→ **SECTION DE TEXTE**

Par ailleurs, tout aussi dommageables sont les
répercussions portant sur l’image de l’entreprise. Le directeur fraude et
criminalité financière fait remarquer que traditionnellement, les
entreprises associaient la fraude « à un risque économique »,
car ce phénomène a « longtemps été appréhendé comme un business
model ». Les dirigeants chiffraient en amont la perte liée à la fraude et
la réintégraient dans le système de prix global des ventes qu’ils souhaitaient
réaliser. « Or, on s’aperçoit que la fraude a des incidences plus
importantes : avec la digitalisation, les entreprises courent de nombreux
risques sur le plan réputationnel. Aujourd’hui, la concurrence est indexée sur
la bonne presse d’une entreprise », affirme Xavier Houillon. Lorsque
les entreprises sont cotées sur les marchés, il y a ainsi une incidence directe
de la cotation sur la valorisation. De façon encore plus palpable, la fraude peut
avoir un impact sur l’attractivité, et décourager des talents à postuler ;
freiner les recrutements ou accélérer les départs. « L’entreprise va
donc avoir des difficultés à préserver ses ressources internes si elle est
exposée fortement à la fraude, car cela crée une ambiance anxiogène,
synthétise Xavier Houillon. D’autant qu’avec la crise sanitaire, le climat
n’est pas toujours facile, beaucoup de contraintes sont venues altérer la vie
de tout un chacun. »
Une meilleure sensibilisation
Alors, quelles solutions pour protéger son entreprise ou
pour éviter une récidive ?

→ **CONSIGNE**
Traduisez en anglais, s'il vous plaît, cette phrase du texte sur la fraude : « Les dirigeants chiffraient en amont la perte liée à la fraude et la réintégraient dans le système de prix global des ventes qu'ils souhaitaient réaliser. »

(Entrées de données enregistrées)
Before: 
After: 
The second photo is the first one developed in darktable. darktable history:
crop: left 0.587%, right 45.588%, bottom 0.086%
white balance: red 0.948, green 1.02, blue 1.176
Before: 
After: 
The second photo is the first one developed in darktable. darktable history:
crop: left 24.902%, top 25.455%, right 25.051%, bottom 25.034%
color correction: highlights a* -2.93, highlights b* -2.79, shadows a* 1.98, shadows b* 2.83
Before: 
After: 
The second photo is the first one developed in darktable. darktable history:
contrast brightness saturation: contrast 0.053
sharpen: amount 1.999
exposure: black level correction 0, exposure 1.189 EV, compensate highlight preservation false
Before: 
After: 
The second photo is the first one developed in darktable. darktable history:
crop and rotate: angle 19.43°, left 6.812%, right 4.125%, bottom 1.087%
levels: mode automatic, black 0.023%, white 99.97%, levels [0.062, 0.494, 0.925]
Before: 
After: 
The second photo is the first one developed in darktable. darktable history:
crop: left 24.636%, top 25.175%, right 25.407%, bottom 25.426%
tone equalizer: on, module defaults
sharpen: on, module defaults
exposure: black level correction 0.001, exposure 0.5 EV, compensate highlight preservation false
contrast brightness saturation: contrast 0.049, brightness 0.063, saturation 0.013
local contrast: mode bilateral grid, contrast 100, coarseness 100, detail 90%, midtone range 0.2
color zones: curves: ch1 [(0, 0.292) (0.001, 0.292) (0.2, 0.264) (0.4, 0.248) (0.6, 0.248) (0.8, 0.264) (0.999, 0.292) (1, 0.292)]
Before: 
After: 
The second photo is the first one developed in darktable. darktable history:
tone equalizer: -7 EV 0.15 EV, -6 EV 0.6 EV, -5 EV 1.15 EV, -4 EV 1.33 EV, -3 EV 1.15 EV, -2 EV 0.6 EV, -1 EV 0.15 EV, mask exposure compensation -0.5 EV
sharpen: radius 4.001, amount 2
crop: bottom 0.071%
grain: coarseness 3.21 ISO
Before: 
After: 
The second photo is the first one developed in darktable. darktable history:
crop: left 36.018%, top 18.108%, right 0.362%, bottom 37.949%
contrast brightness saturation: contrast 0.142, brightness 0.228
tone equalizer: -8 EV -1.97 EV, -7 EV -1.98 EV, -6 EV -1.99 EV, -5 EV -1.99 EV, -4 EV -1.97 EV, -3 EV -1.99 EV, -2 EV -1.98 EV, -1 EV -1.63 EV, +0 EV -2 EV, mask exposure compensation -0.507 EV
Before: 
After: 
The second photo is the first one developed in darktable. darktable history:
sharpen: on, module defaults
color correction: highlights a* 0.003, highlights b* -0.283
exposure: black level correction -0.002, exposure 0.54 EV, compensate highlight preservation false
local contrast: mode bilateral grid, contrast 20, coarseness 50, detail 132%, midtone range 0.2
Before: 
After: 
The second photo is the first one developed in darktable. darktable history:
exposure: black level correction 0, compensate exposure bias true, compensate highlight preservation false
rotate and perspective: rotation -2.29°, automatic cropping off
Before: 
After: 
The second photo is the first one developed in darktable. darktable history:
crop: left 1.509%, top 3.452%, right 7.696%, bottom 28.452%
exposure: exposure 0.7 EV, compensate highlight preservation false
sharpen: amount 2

→ **RÉPONSE**
Executives would estimate the loss from fraud in advance and build it back into the overall pricing of the sales they aimed to make.